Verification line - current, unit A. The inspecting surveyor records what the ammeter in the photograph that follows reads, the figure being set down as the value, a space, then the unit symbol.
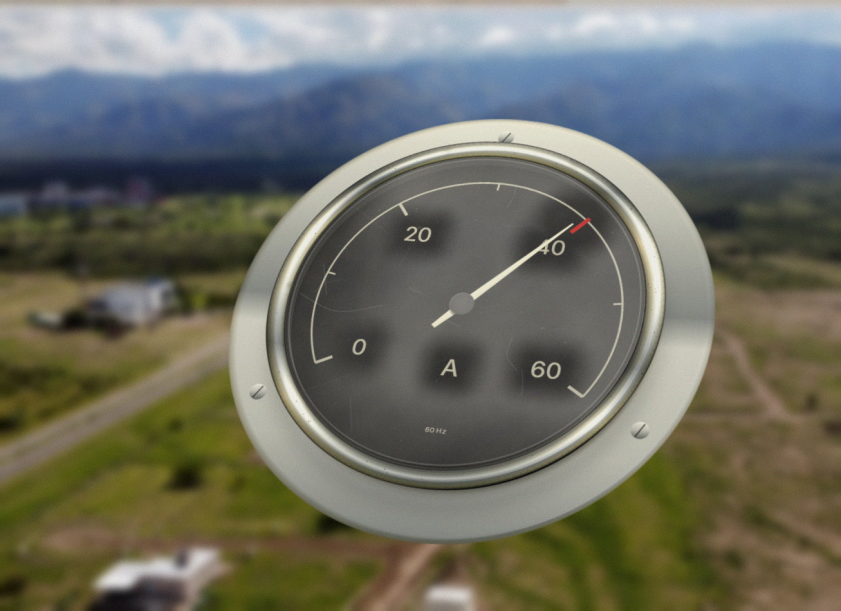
40 A
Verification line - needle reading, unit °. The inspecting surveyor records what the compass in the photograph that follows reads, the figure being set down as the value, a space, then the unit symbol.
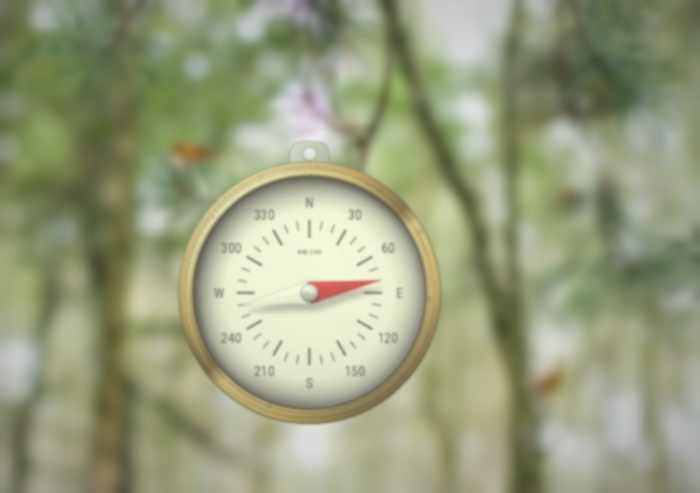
80 °
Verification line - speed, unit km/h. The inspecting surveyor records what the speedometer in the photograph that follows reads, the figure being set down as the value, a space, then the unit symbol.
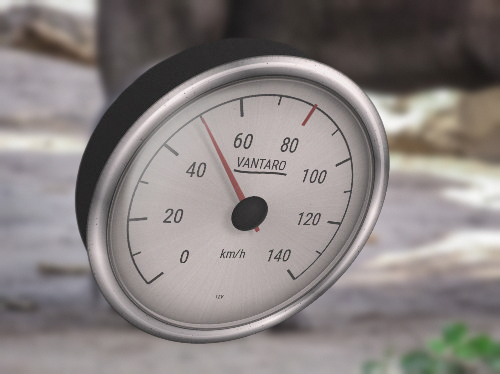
50 km/h
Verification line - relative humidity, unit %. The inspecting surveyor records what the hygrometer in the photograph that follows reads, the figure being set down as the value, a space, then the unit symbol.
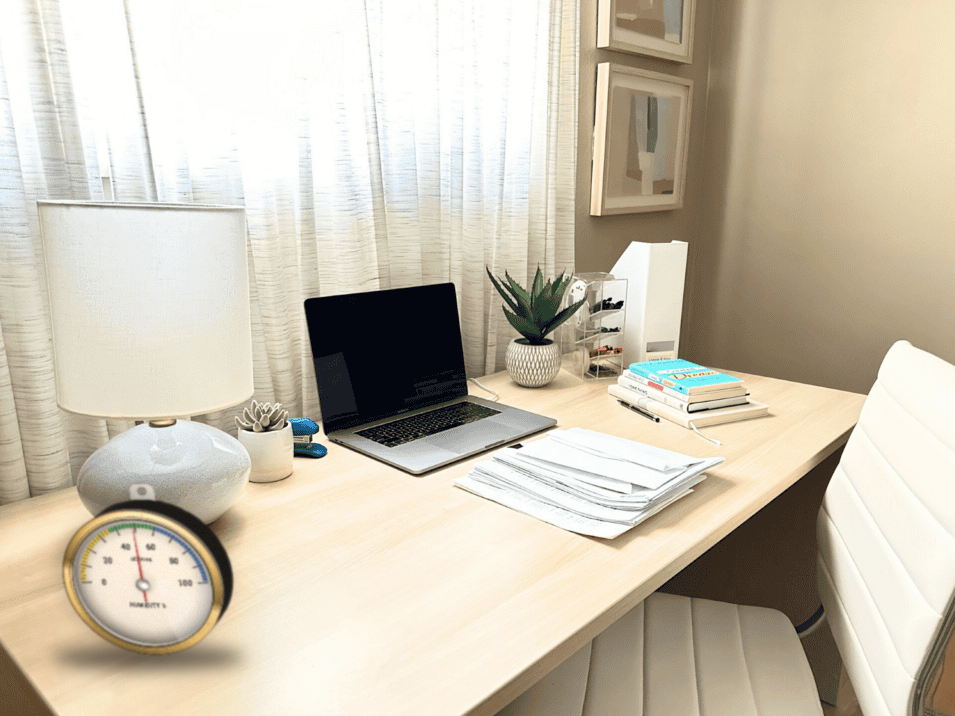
50 %
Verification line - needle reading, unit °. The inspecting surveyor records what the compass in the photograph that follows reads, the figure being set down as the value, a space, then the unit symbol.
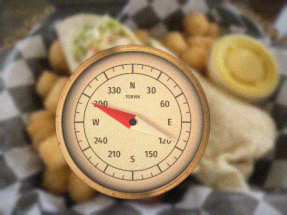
295 °
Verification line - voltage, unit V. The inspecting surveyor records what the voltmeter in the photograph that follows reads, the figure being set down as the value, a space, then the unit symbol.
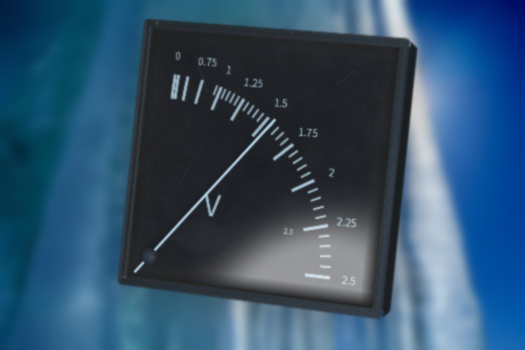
1.55 V
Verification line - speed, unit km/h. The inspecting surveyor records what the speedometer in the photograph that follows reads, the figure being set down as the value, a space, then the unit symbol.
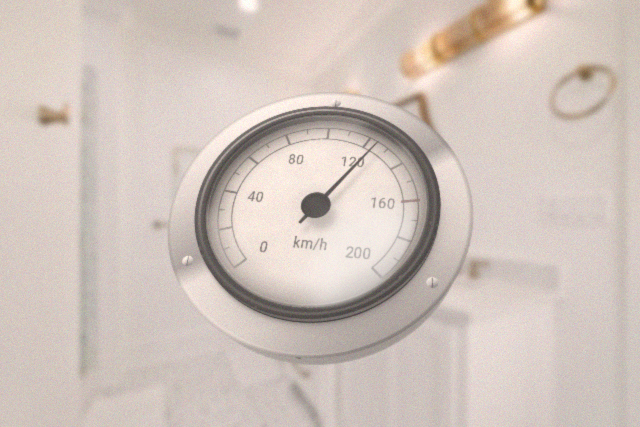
125 km/h
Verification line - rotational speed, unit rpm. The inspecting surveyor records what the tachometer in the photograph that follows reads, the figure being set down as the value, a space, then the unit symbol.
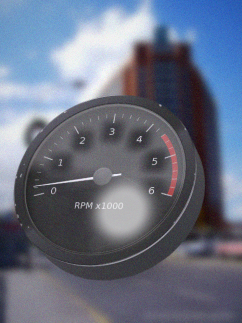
200 rpm
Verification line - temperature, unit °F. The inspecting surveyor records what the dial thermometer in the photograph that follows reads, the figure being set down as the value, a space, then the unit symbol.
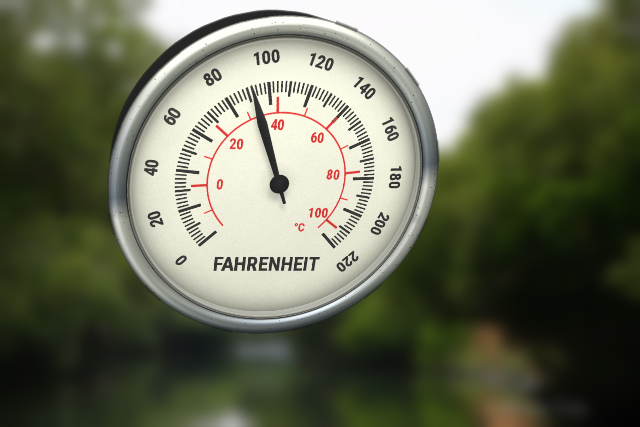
92 °F
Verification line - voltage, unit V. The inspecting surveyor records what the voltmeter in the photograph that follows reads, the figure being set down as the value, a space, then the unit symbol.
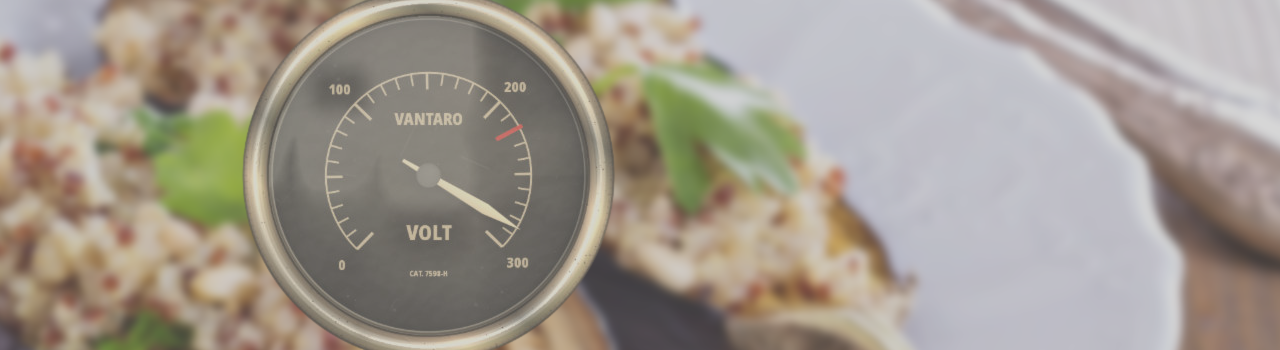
285 V
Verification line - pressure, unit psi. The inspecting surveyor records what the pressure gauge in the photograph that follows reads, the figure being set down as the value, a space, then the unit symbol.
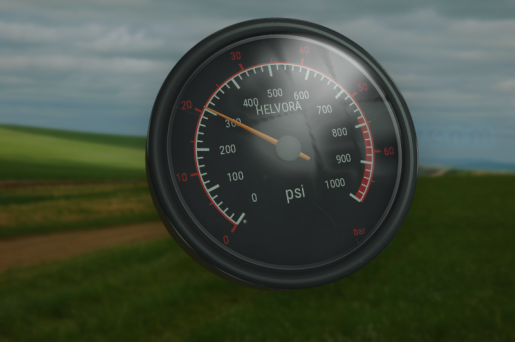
300 psi
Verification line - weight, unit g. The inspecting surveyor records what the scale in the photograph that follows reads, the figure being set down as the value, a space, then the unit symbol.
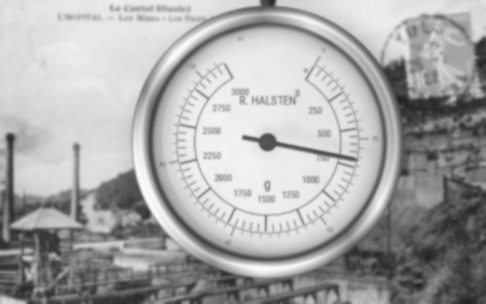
700 g
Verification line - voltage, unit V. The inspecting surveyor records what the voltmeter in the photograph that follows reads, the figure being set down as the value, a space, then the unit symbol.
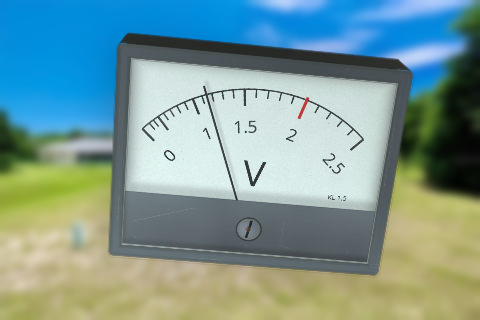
1.15 V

▶ **WORK ORDER**: Switch each "inspecting surveyor" in the records above to "field inspector", then write the records out again with nothing else changed. Leave the pictures out.

▶ **RESULT OF THE EXERCISE**:
Verification line - current, unit A. The field inspector records what the ammeter in the photograph that follows reads, the figure being set down as the value, a space, then the unit symbol.
40 A
Verification line - needle reading, unit °. The field inspector records what the compass in the photograph that follows reads, the figure being set down as the value, a space, then the unit symbol.
80 °
Verification line - speed, unit km/h. The field inspector records what the speedometer in the photograph that follows reads, the figure being set down as the value, a space, then the unit symbol.
50 km/h
Verification line - relative humidity, unit %. The field inspector records what the hygrometer in the photograph that follows reads, the figure being set down as the value, a space, then the unit symbol.
50 %
Verification line - needle reading, unit °. The field inspector records what the compass in the photograph that follows reads, the figure being set down as the value, a space, then the unit symbol.
295 °
Verification line - voltage, unit V. The field inspector records what the voltmeter in the photograph that follows reads, the figure being set down as the value, a space, then the unit symbol.
1.55 V
Verification line - speed, unit km/h. The field inspector records what the speedometer in the photograph that follows reads, the figure being set down as the value, a space, then the unit symbol.
125 km/h
Verification line - rotational speed, unit rpm. The field inspector records what the tachometer in the photograph that follows reads, the figure being set down as the value, a space, then the unit symbol.
200 rpm
Verification line - temperature, unit °F. The field inspector records what the dial thermometer in the photograph that follows reads, the figure being set down as the value, a space, then the unit symbol.
92 °F
Verification line - voltage, unit V. The field inspector records what the voltmeter in the photograph that follows reads, the figure being set down as the value, a space, then the unit symbol.
285 V
Verification line - pressure, unit psi. The field inspector records what the pressure gauge in the photograph that follows reads, the figure being set down as the value, a space, then the unit symbol.
300 psi
Verification line - weight, unit g. The field inspector records what the scale in the photograph that follows reads, the figure being set down as the value, a space, then the unit symbol.
700 g
Verification line - voltage, unit V. The field inspector records what the voltmeter in the photograph that follows reads, the figure being set down as the value, a space, then the unit symbol.
1.15 V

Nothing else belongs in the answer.